A key goal of the SHKG is interoperability with broader semantic resources. The SHKG already includes mappings to established vocabularies and thesauri, enabling cross-resource navigation and reuse of standardized identifiers. A total of 493 concepts were found matching in the following ontologies and thesauri.

Currently linked resources include:

Linking is implemented using SKOS mapping properties (primarily skos:exactMatch and skos:closeMatch) based on label matching rules.

SHKG as the Semantic Backbone of the SoilWise Data & Knowledge Hub

Info

Access point: https://voc.soilwise-he.containers.wur.nl/

Technology: VocView

The SHKG is designed to act as the semantic anchor that connects SoilWise resources and external assets into one coherent discovery experience.

Integration with SoilWise metadata

SoilWise also maintains an RDF representation of harvested metadata (a “metadata knowledge graph”). The SHKG connects to this metadata graph primarily via ​keyword matching​, where SHKG concepts serve as controlled keywords that are matched to keywords in harvested metadata records, creating bidirectional links between the two graphs.

What this enables

By using the SHKG as backbone, the SoilWise hub can:

  • provide a soil health thesaurus-like entry point to concepts and their relationships,
  • act as a gateway to multiple external vocabularies through SHKG mappings,
  • and connect concepts directly to relevant SoilWise knowledge assets (papers, datasets, outputs) that mention or use these concepts.

Feedback loop for enrichment

The integration also supports iterative improvement of the SHKG:

  • unmatched metadata terms can be cataloged as candidate concepts,
  • domain experts can review and prioritize them for future inclusion—helping identify coverage gaps and guide enrichment.

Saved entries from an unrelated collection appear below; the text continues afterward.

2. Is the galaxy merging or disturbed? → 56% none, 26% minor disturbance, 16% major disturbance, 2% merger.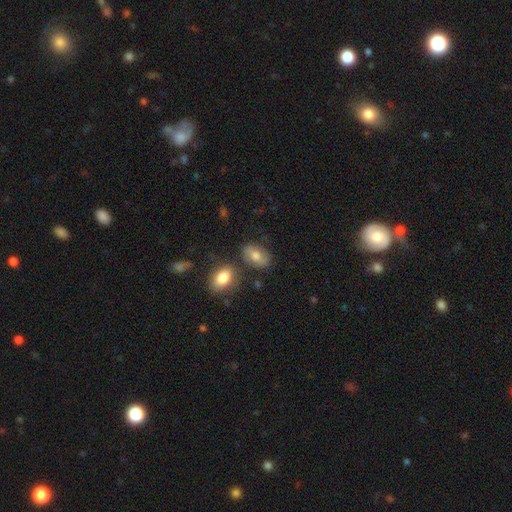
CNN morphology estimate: Smooth or featured? Predicted: smooth (p=0.61). How rounded? Predicted: in between (p=0.82). Merging? Predicted: none (p=0.74).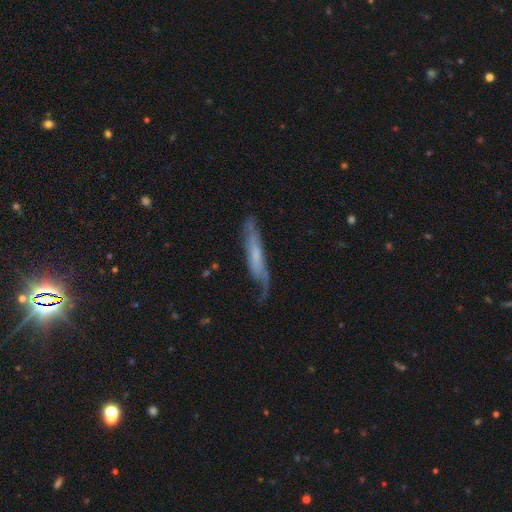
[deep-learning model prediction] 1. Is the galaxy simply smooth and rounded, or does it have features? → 60% featured or disk, 34% smooth, 6% star or artifact.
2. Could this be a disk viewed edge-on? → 56% yes, 44% no.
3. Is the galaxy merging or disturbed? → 55% none, 27% minor disturbance, 15% major disturbance, 3% merger.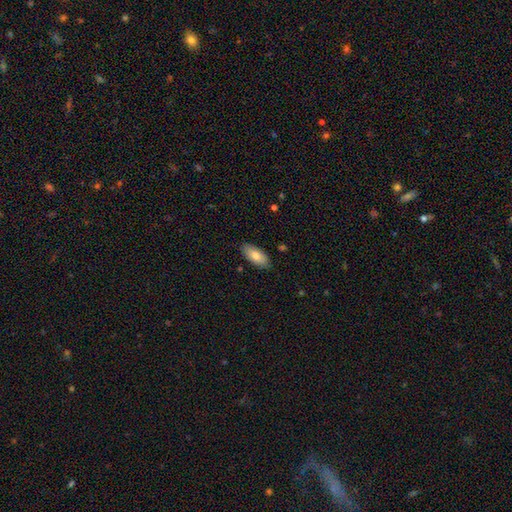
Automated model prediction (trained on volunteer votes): Overall: smooth (78%). How rounded: in between (90%). Merging: none (87%).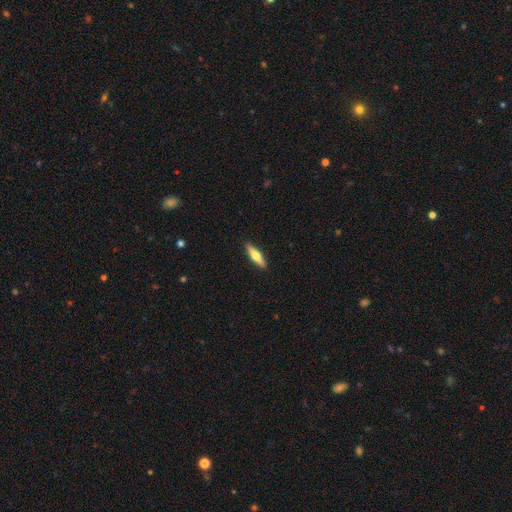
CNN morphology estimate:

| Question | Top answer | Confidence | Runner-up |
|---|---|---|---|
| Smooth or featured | smooth | 48% | featured or disk (46%) |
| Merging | none | 91% | minor disturbance (7%) |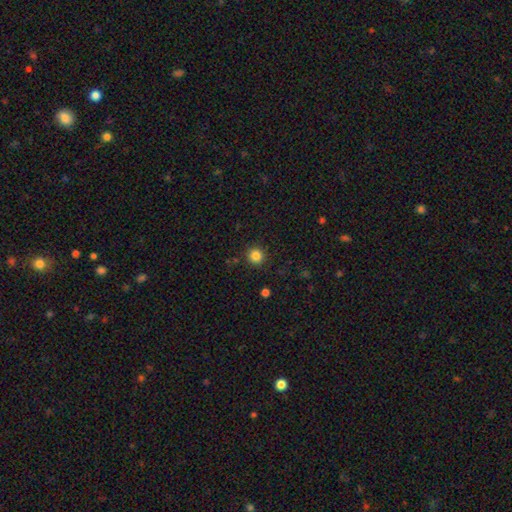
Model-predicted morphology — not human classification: A smooth galaxy with no disk features (84%) that is round (93%).

Vote fractions:
- Smooth or featured? smooth: 84% / star or artifact: 12% / featured or disk: 5%
- How rounded? round: 93% / in between: 6% / cigar-shaped: 1%
- Merging? none: 90% / minor disturbance: 6% / major disturbance: 2% / merger: 1%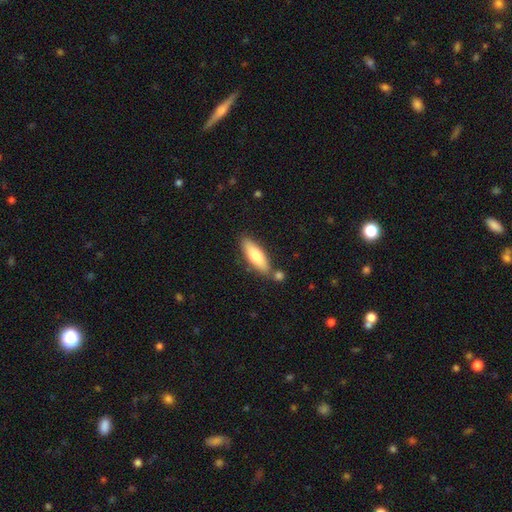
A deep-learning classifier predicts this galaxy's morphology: smooth_or_featured: smooth (p=0.73) [alt: featured or disk p=0.21]
how_rounded: cigar-shaped (p=0.51) [alt: in between p=0.48]
merging: none (p=0.73) [alt: minor disturbance p=0.13]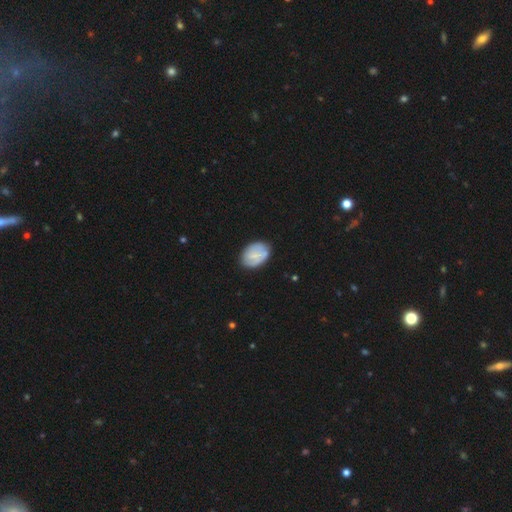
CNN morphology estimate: This is possibly a smooth galaxy (55%). How rounded: clearly in between (81%). Merging: likely none (73%).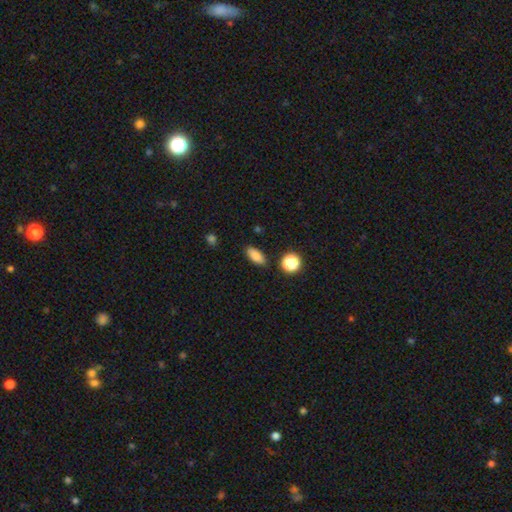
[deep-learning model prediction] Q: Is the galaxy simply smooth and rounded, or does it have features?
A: smooth — 84%.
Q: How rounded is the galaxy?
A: in between — 80%.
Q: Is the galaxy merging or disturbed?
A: none — 86%.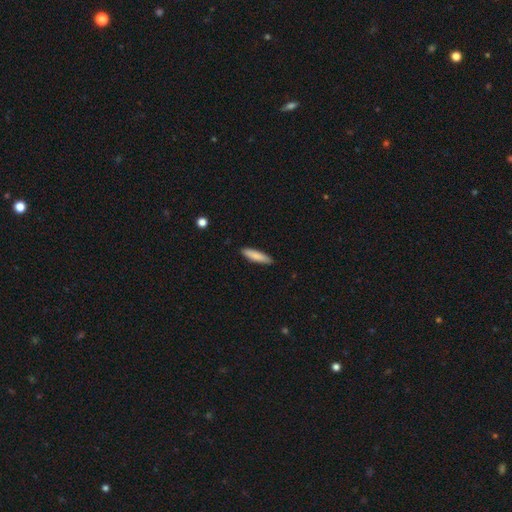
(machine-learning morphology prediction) Smooth or featured?
  - smooth: 84% *
  - featured or disk: 10%
  - star or artifact: 6%
How rounded?
  - cigar-shaped: 77% *
  - in between: 22%
  - round: 1%
Merging?
  - none: 88% *
  - minor disturbance: 9%
  - major disturbance: 2%
  - merger: 1%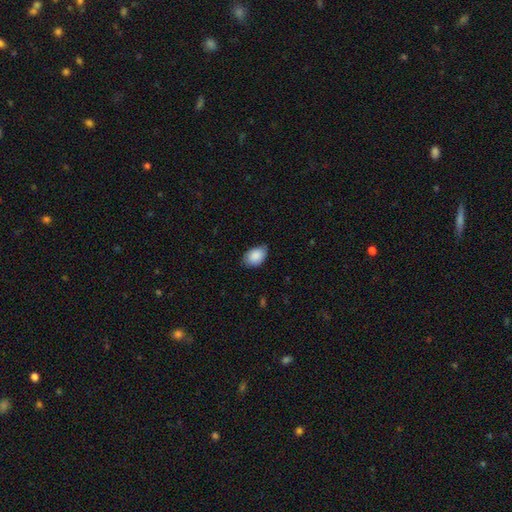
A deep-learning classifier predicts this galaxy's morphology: This is clearly a smooth galaxy (88%). How rounded: clearly in between (85%). Merging: likely none (73%).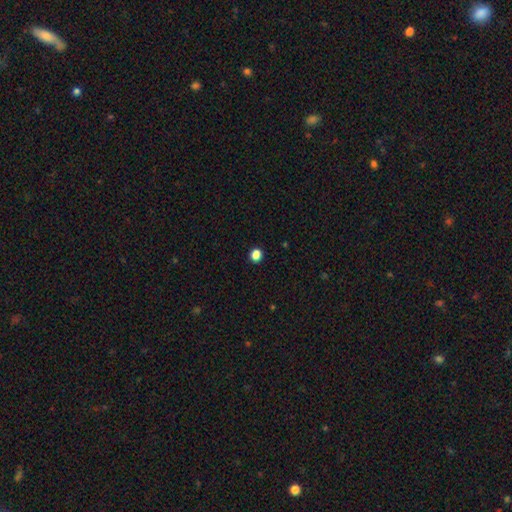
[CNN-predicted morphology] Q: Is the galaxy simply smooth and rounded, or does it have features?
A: smooth — 83%.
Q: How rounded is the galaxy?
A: round — 77%.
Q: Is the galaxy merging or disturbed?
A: none — 91%.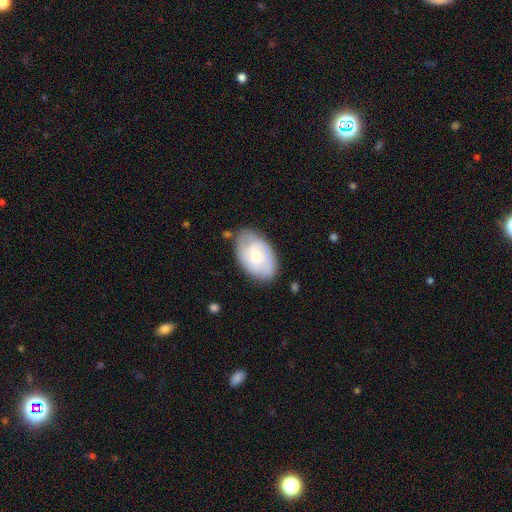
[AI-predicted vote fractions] This is possibly a featured or disk galaxy (55%). It is clearly not viewed edge-on (95%). Bar: likely no (69%). Spiral arm pattern: likely yes (79%). Central bulge: possibly small (55%). Merging: likely none (75%).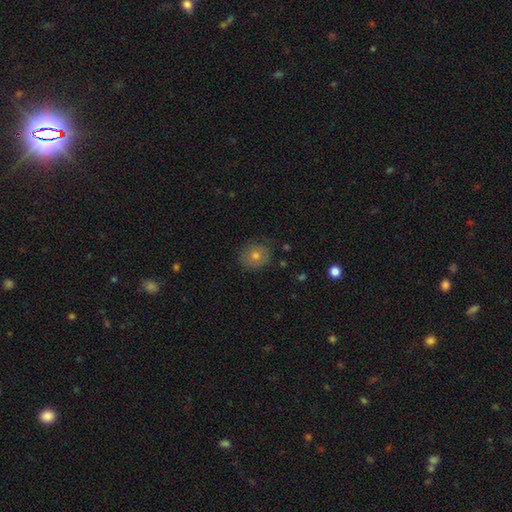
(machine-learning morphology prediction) A smooth galaxy with no disk features (64%) that is round (80%).

Vote fractions:
- Smooth or featured? smooth: 64% / featured or disk: 20% / star or artifact: 15%
- How rounded? round: 80% / in between: 19% / cigar-shaped: 1%
- Merging? none: 82% / minor disturbance: 13% / major disturbance: 3% / merger: 1%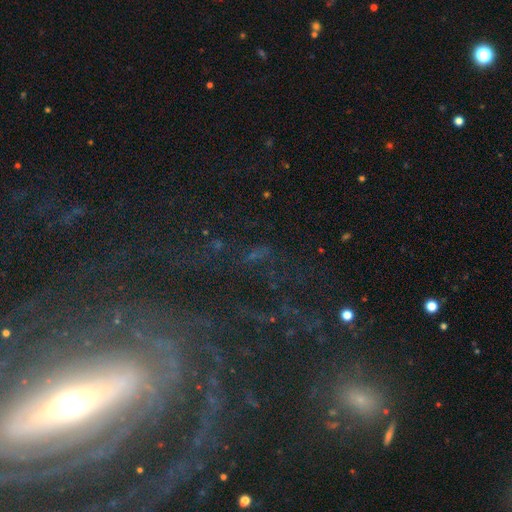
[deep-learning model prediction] smooth-or-featured: star or artifact: 47% | featured or disk: 37% | smooth: 16%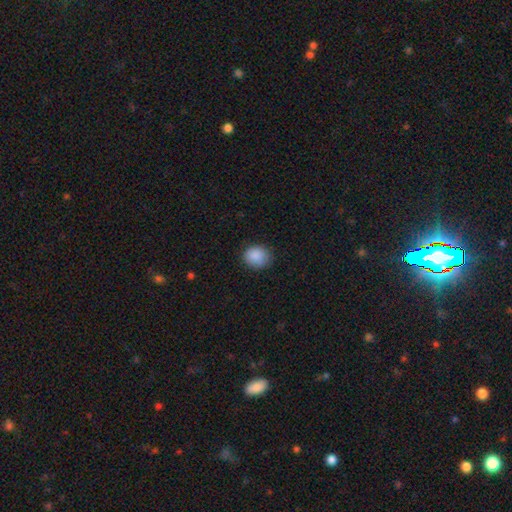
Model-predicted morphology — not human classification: Smooth or featured? Predicted: smooth (p=0.89). How rounded? Predicted: round (p=0.70). Merging? Predicted: none (p=0.82).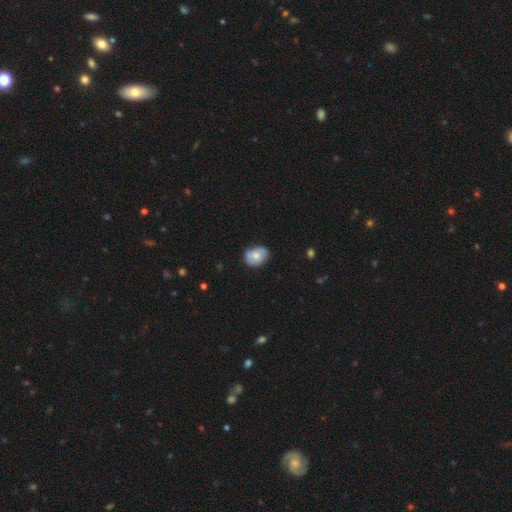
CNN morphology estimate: Smooth or featured? smooth (61%)
How rounded? in between (64%)
Merging? none (75%)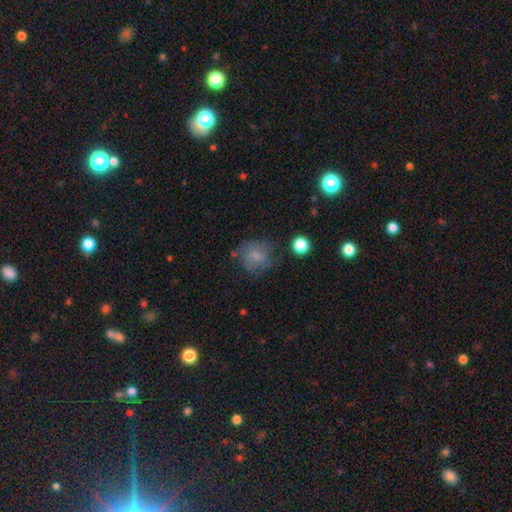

Accessing the Soil Health Knowledge Graph

Depending on your needs (human exploration, application integration, bulk reuse), there are multiple ways to access the SHKG:

  1. SPARQL endpoint (query access)
  2. GitHub repository (pipeline + sources + releases)
  3. Ontology/portal publication (browsing & reuse)
  4. Resolved URI documentation (human-readable URI resolution)
  5. Archived release / DOI (citation & reproducibility)

SoilVoc

Info

Access point: https://soilwise-he.github.io/soil-vocabs/

Technology: SKOS

SoilVoc (SoilWise Vocabulary Browser) is a SKOS-based soil science thesaurus designed to connect soil knowledge with soil data. Today, knowledge-centric resources (like SHKG) and data-centric resources (used for describing and annotating soil observations) often evolve in parallel and remain poorly connected, limiting discovery and interoperability.

SoilVoc bridges this gap by linking soil properties with the procedures underlying those properties, and by enforcing a rigorous, transparent hierarchy that enables controllable navigation from abstract concepts to concrete properties and their procedures. This will strengthen SoilWise’s semantic backbone and improves end-to-end discovery from concepts to data and outputs.